QATAR - IRAQ - GERMANY -- 

15 day fun filled trip all paid for by uncle Sam and you...


----------



## Rip

East Harbor State Park Ohio and Cedar Point!!!!!!!


----------



## Camping Fan

I"ll be going to the Monroe County KOA for a camping weekend with my parents and sister/brother-in-law/niece.


----------



## WACOUGAR

Going to Fort Ebey State Park on Whidbey Island. Just a little pre-planning here. Got the reservations 9 months ago. One of our favorites.

Happy Camping!!


----------



## Doxie-Doglover-Too

Ghosty said:


> QATAR - IRAQ - GERMANY --
> 
> 15 day fun filled trip all paid for by uncle Sam and you...


wel you know the rules Mr.! PICTURES!


----------



## Roadrunner

We will be packing up the Outback and heading out to a KOA in Hot Spring Arkansas. While we are there we will be going to Magic Springs amusement park and Crystal Falls water park.


----------



## BeachHut

Brookings, Oregon to visit the in-laws...unfortunately not in the outback







But can't wait for the SoCal Rally in October!

Gwen


----------



## Chacfamily

Fire44 said:


> My son is in a 2 day soccer tournament in NJ. We had to change our plans from camping with friends in VA to camping alone in Elmer NJ. The things you do for the kids!!!!
> 
> Gary


We had to cancel our trip to Holiday World/Lake Rudoplh for a soccer tournament. Still sending the younger one to grandma's for the weekend (since she doesn't care to hang out at the fields for 2 days) and we will meet her Monday for a day of fun in the sun.

■ **Required tasks**:
**1.** In the forum thread about upcoming trips, how far in advance did WACOUGAR get the reservations for Fort Ebey State Park?
**2.** Decide whether each statement agrees with the forum thread about upcoming trips, answering yes or no and quoting the words of the thread that settle it: (a) BeachHut is taking the Outback to Brookings, Oregon. (b) Fire44 switched from camping with friends in VA to camping alone in Elmer NJ. (c) Camping Fan plans a camping weekend at the Monroe County KOA.
**3.** Pick up the forum thread about upcoming trips after its last post and add a few more replies in the same style.

(Records from a data source)
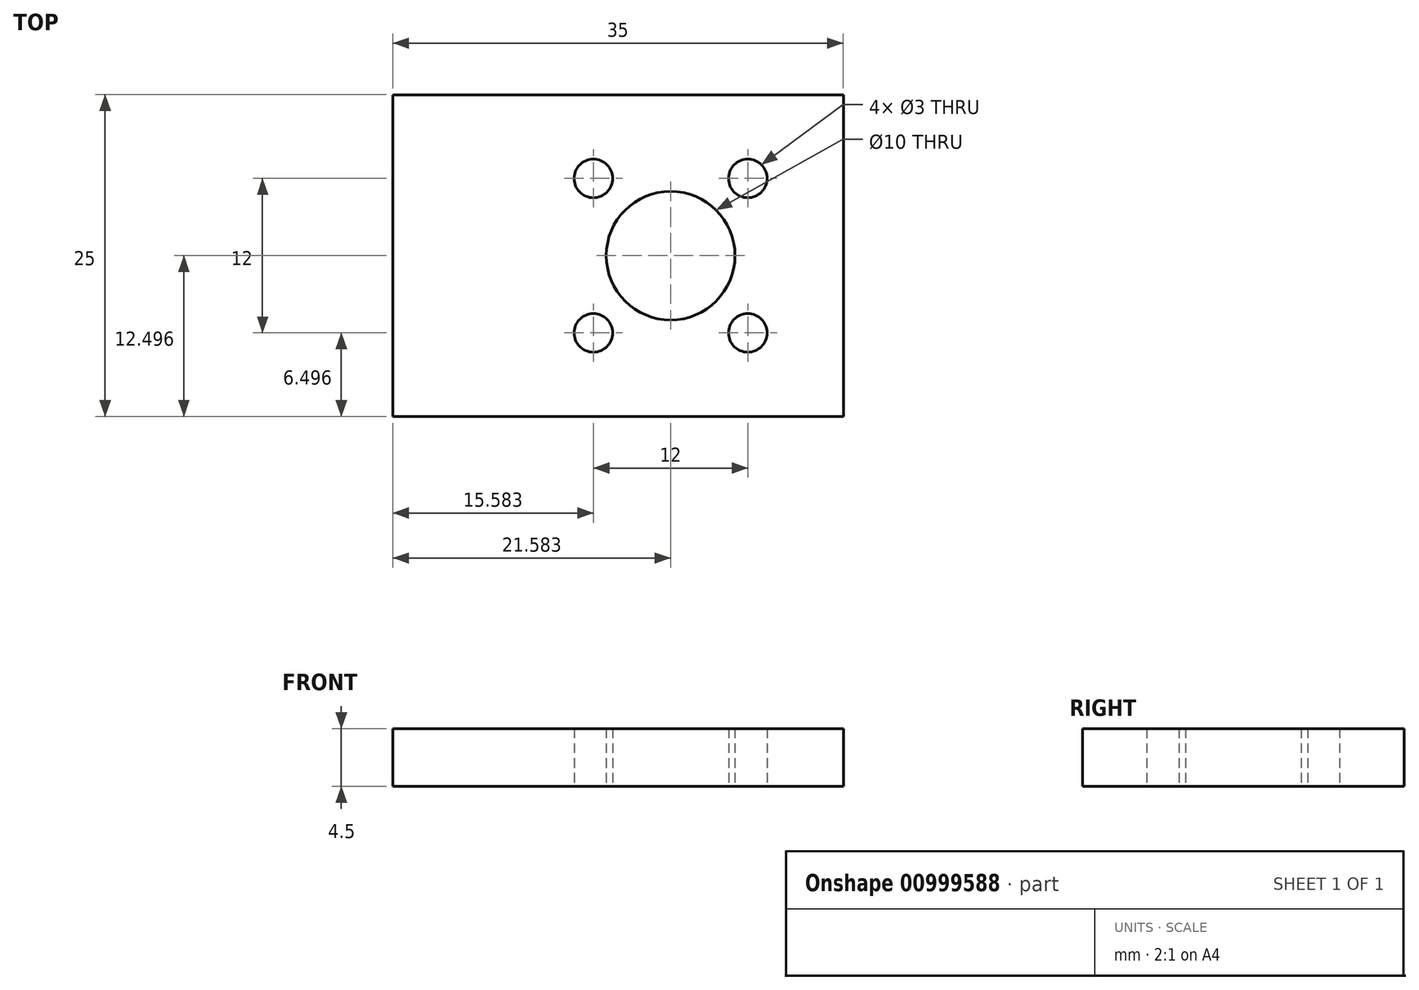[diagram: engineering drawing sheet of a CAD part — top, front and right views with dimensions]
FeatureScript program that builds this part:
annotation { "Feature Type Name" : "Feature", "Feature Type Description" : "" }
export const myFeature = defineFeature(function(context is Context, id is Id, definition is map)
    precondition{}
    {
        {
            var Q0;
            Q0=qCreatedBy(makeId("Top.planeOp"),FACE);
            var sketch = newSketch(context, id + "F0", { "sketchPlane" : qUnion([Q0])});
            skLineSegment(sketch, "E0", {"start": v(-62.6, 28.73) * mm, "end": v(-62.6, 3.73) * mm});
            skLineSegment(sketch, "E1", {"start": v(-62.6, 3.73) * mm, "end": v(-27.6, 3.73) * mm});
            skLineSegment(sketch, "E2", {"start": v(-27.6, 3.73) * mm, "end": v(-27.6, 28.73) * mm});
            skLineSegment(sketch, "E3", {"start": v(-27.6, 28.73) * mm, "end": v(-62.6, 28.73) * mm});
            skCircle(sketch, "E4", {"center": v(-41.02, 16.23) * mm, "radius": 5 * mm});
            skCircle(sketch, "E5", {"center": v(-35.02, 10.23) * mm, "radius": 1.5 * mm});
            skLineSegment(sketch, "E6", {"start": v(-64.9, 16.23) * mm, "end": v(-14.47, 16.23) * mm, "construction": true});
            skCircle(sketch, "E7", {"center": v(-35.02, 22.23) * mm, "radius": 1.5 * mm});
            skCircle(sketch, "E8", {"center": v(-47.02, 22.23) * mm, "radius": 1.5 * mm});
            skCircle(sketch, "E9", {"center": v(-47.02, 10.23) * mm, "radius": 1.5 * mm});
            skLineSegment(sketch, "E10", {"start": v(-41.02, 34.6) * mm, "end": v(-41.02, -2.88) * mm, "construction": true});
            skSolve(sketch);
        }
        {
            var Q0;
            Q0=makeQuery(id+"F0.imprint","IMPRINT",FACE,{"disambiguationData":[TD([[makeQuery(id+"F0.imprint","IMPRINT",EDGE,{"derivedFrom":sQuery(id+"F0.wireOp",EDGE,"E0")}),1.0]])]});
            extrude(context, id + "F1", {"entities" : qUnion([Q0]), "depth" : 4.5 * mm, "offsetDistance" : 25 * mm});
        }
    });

==

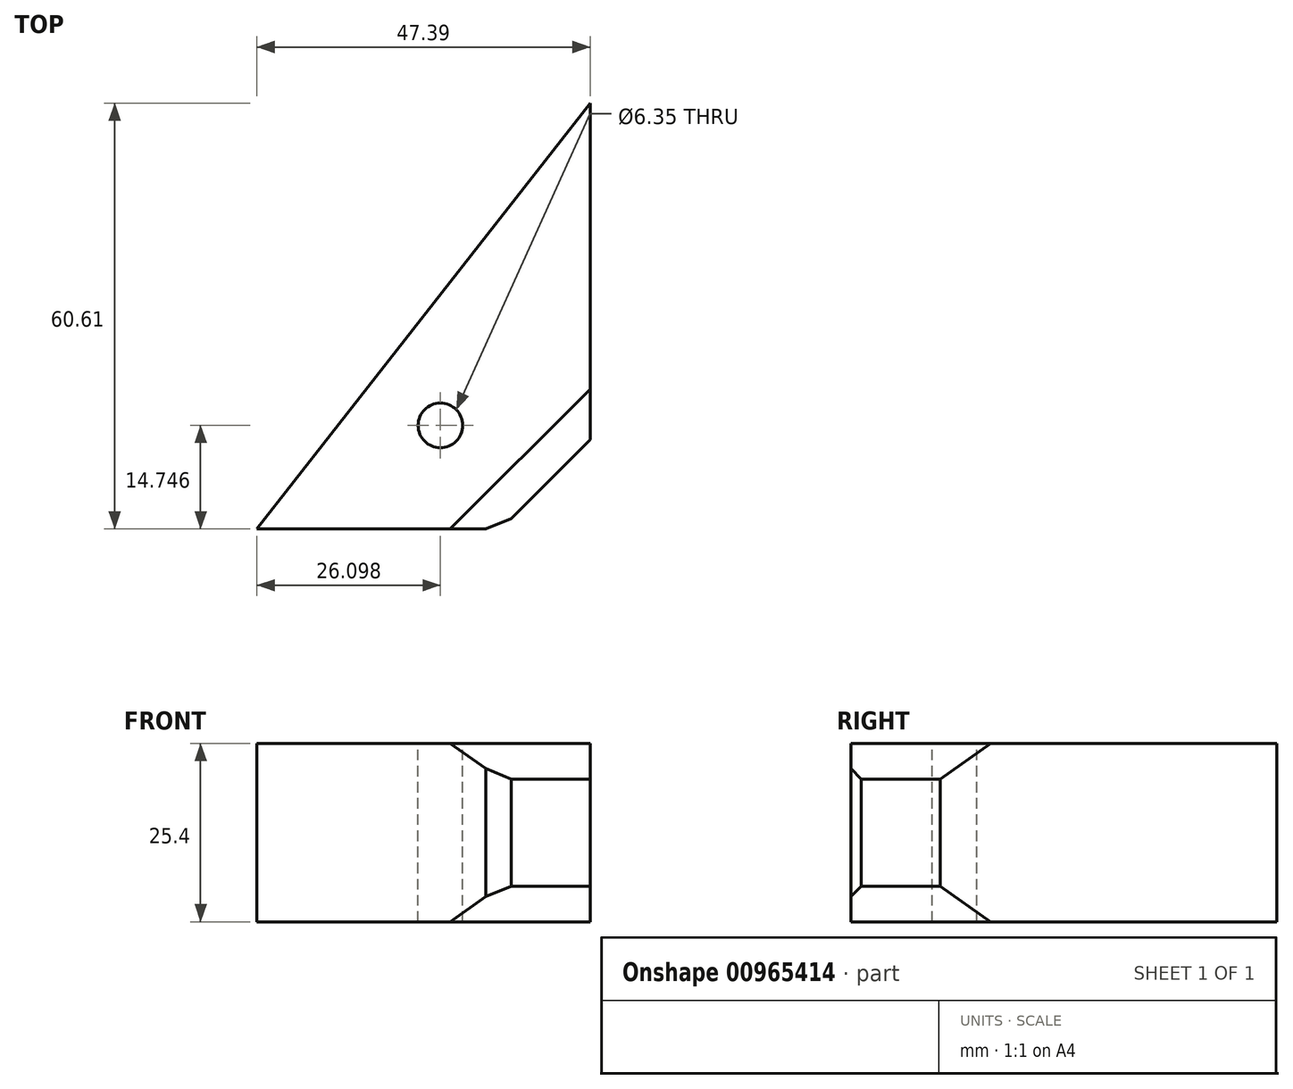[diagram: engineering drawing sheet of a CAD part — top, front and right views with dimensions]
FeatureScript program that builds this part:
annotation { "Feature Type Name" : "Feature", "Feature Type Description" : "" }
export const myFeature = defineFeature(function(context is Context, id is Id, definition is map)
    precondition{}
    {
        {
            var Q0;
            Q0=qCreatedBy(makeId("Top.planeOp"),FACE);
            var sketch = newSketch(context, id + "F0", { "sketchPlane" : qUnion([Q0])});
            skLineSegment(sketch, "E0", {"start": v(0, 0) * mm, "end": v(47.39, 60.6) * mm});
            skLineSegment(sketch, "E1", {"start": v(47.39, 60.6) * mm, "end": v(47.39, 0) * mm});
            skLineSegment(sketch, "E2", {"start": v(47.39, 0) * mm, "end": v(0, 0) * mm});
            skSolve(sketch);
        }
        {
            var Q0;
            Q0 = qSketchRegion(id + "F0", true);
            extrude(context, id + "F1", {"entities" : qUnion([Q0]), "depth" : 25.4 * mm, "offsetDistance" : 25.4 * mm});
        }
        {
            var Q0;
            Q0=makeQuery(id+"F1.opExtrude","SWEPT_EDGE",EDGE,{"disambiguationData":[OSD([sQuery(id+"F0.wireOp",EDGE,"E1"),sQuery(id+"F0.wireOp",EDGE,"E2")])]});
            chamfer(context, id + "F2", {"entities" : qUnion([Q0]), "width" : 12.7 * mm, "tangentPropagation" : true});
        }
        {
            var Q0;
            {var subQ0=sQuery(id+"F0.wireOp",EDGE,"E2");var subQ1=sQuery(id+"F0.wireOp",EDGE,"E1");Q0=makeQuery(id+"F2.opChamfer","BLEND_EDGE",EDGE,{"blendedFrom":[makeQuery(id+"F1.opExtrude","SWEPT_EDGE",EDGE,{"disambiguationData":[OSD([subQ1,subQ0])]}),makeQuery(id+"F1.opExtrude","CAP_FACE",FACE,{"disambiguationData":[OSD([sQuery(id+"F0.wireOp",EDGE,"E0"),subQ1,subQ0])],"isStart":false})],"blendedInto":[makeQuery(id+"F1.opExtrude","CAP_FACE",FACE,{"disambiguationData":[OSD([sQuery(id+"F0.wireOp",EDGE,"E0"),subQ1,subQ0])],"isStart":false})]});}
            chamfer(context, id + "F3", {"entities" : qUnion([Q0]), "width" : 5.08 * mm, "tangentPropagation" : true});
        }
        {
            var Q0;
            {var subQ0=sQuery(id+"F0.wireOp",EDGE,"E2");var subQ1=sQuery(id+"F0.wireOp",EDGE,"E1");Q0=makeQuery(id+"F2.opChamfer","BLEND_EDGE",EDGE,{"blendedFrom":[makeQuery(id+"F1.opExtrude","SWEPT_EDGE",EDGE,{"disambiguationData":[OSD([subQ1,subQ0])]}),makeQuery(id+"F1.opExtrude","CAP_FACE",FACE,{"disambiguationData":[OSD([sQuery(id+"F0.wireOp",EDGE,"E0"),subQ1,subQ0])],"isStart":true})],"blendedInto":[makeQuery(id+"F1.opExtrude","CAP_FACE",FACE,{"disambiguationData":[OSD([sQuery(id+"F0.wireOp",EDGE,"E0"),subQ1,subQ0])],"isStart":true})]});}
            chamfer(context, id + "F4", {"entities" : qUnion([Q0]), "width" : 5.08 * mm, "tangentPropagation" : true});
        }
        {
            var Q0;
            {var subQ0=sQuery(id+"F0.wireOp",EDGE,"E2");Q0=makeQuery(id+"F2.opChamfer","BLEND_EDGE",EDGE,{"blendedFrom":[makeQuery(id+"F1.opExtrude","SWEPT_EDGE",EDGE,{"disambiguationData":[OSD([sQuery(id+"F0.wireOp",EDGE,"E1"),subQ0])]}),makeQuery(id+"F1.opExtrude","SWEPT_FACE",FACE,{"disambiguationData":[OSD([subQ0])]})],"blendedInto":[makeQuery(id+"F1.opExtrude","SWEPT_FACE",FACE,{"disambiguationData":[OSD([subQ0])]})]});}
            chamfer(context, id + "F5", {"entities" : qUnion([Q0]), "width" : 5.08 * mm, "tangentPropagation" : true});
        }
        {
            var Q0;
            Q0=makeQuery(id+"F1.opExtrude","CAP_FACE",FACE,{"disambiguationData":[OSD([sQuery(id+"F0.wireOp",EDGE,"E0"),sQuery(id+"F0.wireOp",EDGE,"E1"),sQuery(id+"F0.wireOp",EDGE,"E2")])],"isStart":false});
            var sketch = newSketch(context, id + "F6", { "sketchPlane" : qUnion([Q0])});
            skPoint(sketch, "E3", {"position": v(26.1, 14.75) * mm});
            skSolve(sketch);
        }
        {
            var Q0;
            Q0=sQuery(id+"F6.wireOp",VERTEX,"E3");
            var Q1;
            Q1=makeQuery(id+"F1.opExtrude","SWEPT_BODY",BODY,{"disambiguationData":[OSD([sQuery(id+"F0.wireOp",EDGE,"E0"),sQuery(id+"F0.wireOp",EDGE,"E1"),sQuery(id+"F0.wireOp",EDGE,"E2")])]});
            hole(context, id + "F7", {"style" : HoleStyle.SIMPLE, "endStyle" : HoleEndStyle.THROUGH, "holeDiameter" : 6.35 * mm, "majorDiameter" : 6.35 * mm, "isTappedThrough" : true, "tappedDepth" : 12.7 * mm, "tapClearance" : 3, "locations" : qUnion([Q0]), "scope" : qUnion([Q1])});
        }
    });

■ **Answers to each task**:
**1.** 9 months ago.

**2.**
(a) No: "unfortunately not in the outback"
(b) Yes: "We had to change our plans from camping with friends in VA to camping alone in Elmer NJ."
(c) Yes: "Monroe County KOA for a camping weekend"

**3.**
Will definatley do Holiday world next year...


----------



## Buckslayer

Port Huron KOA with 6 other families


----------



## fredr

We will be heading to Locust Lake, near Pottsville, Pa. It is a great state park to visit in PA.


----------



## Abbe

We're heading to Bayley's in Maine.


----------



## montanabound

I'm sure everyone here knows where we'll be going this weekend but just in case you haven't been following along........we are headed to Glacier National park.........YIPPEEEEEEEEEEE!!!!!!!!!!!!!!!!!!!!!!!!!YAHOOOOOOOOOOOOOOOOOO


----------



## Doxie-Doglover-Too

montanabound said:


> I'm sure everyone here knows where we'll be going this weekend but just in case you haven't been following along........we are headed to Glacier National park.........YIPPEEEEEEEEEEE!!!!!!!!!!!!!!!!!!!!!!!!!YAHOOOOOOOOOOOOOOOOOO


wow! it's an awesome place!


----------



## ARzark

We're off to Branson, MO for 3 nights at America's Best Campground ... Finally


----------



## alabamaoutback

I am trading in my 18' Forest River for a 23 RS on Wed. of this week and heading to Camping on the Gulf in Destin, FL. I have enjoyed the information found on this site. Enjoy the long weekend.


----------



## prevish gang

We are heading to Grey's Point on the Northern Neck of Virginia with about 12 other families for a mini rally. If anyone wants to join us, send me a PM and maybe we can still get you in.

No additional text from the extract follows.